Sanakis Yiannis, Power Philip P, Stubna Audria, Münck Eckard
Department of Chemistry, Carnegie Mellon University, 4400 Fifth Avenue, Pittsburgh, Pennsylvania 15213, USA.
Inorg Chem. 2002 May 20;41(10):2690-6. doi: 10.1021/ic0111278.
The cofactor (M-center) of the MoFe protein of nitrogenase, a MoFe(7)S(9):homocitrate cluster, contains six Fe sites with a (distorted) trigonal sulfido coordination. These sites exhibit unusually small quadrupole splittings, Delta E(Q) approximately 0.7 mm/s, and isomer shifts, delta approximately 0.41 mm/s. Mössbauer and ENDOR studies have provided the magnetic hyperfine tensors of all iron sites in the S = 3/2 state M(N). To assess the intrinsic zero-field splittings and hyperfine parameters of the cofactor sites, we have studied with Mössbauer spectroscopy two salts of the three-coordinated Fe(II) thiolate complex Fe(SR)(3) (R = C(6)H(2)-2,4,6-tBu(3)). One of the salts, [Ph(4)P][Fe(SR)(3)] x 2MeCN x C(7)H(8), 1, has a planar geometry with idealized C(3h) symmetry. This S = 2 complex has an axial zero-field splitting with D = +10.2 cm(-1). The magnetic hyperfine tensor components A(x) = A(y) = -7.5 MHz and A(z) = -29.5 MHz reflect an orbital ground state with d(z(2)) symmetry. A(iso) = (A(x) +A(y) +A(z))/3 = -14.9 MHz, which includes the contact interaction (kappa P = -21.9 MHz) and an orbital contribution (+7 MHz), which is substantially smaller than A(iso) approximately -22 MHz of the tetrahedral Fe(II)(S-R)(4) sites of both rubredoxin and PPh(4)[Fe(II)(SPh)(4)]. The largest component of the electric field gradient (EFG) tensor is negative, as expected for a d(z(2)) orbital. However, Delta E(Q) = -0.83 mm/s, which is smaller than expected for a high-spin ferrous site. This reduction can be attributed to a ligand contribution, which in planar complexes provides a large positive EFG component perpendicular to the ligand plane. The isomer shift of 1, delta = 0.56 mm/s, approaches the delta-values reported for the six trigonal cofactor sites. The parameters of 1 and their importance for the cofactor cluster of nitrogenase are discussed.

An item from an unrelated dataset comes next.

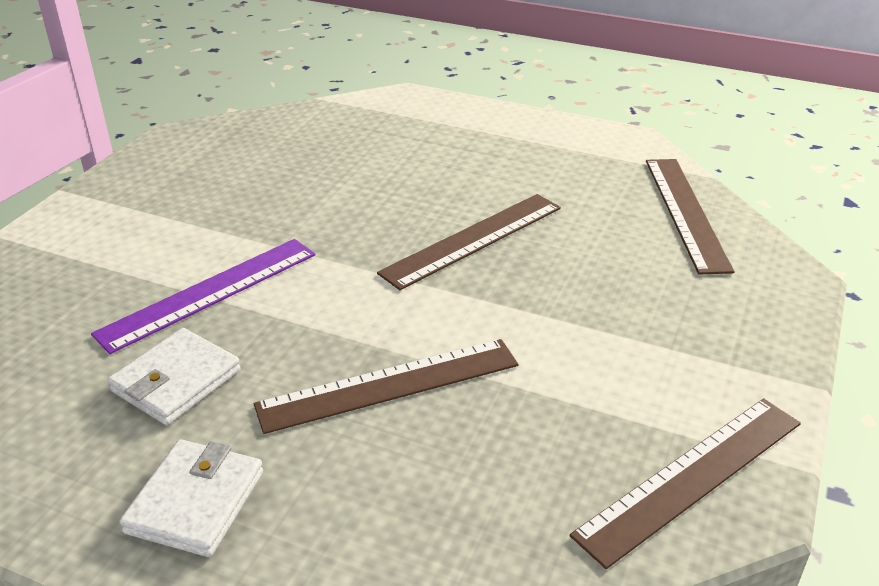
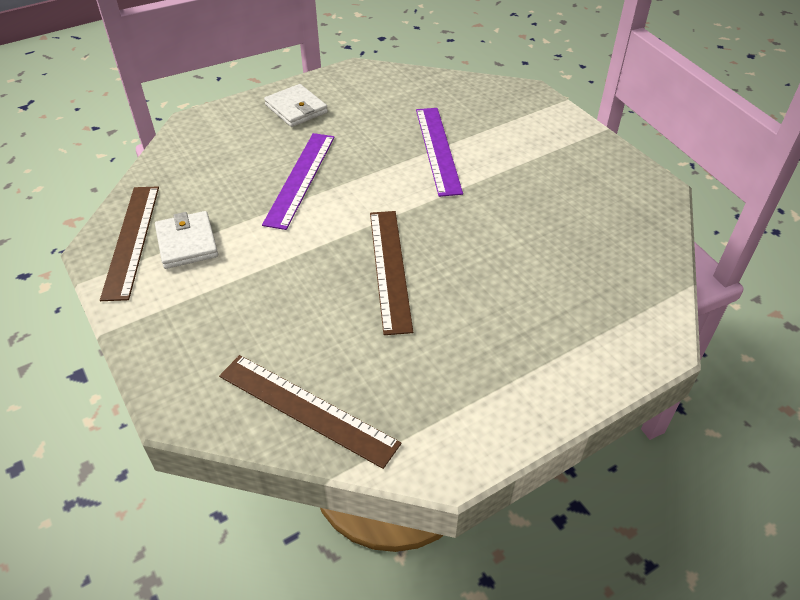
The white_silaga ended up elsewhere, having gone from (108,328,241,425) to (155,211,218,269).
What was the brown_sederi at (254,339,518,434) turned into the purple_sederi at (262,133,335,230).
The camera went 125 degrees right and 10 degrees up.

固氮酶钼铁蛋白的辅因子(M中心),即MoFe(7)S(9):高柠檬酸簇,包含六个具有(扭曲)三角硫配位的铁位点。这些位点表现出异常小的四极分裂,ΔE(Q)约为0.7 mm/s,以及同质异能位移,δ约为0.41 mm/s。穆斯堡尔谱和电子核双共振研究提供了S = 3/2态M(N)中所有铁位点的磁超精细张量。为了评估辅因子位点的本征零场分裂和超精细参数,我们用穆斯堡尔谱研究了三配位铁硫醇盐配合物Fe(SR)(3)(R = C(6)H(2)-2,4,6-tBu(3))的两种盐。其中一种盐,[Ph(4)P][Fe(SR)(3)]·2MeCN·C(7)H(8),1,具有理想C(3h)对称性的平面几何结构。这个S = 2的配合物具有轴向零场分裂,D = +10.2 cm(-1)。磁超精细张量分量A(x) = A(y) = -7.5 MHz,A(z) = -29.5 MHz反映了具有d(z(2))对称性的轨道基态。A(iso) = (A(x)+A(y)+A(z))/3 = -14.9 MHz,其中包括接触相互作用(κP = -21.9 MHz)和一个轨道贡献(+7 MHz),该轨道贡献明显小于铁氧化还原蛋白和PPh(4)[Fe(II)(SPh)(4)]的四面体Fe(II)(S-R)(4)位点的A(iso)约-22 MHz。电场梯度(EFG)张量的最大分量为负,这对于d(z(2))轨道是预期的。然而,ΔE(Q) = -0.83 mm/s,这比高自旋亚铁位点预期的值要小。这种降低可归因于配体贡献,在平面配合物中,配体贡献提供了一个垂直于配体平面的大的正EFG分量。1的同质异能位移,δ = 0.56 mm/s,接近六个三角辅因子位点报道的δ值。讨论了1的参数及其对固氮酶辅因子簇的重要性。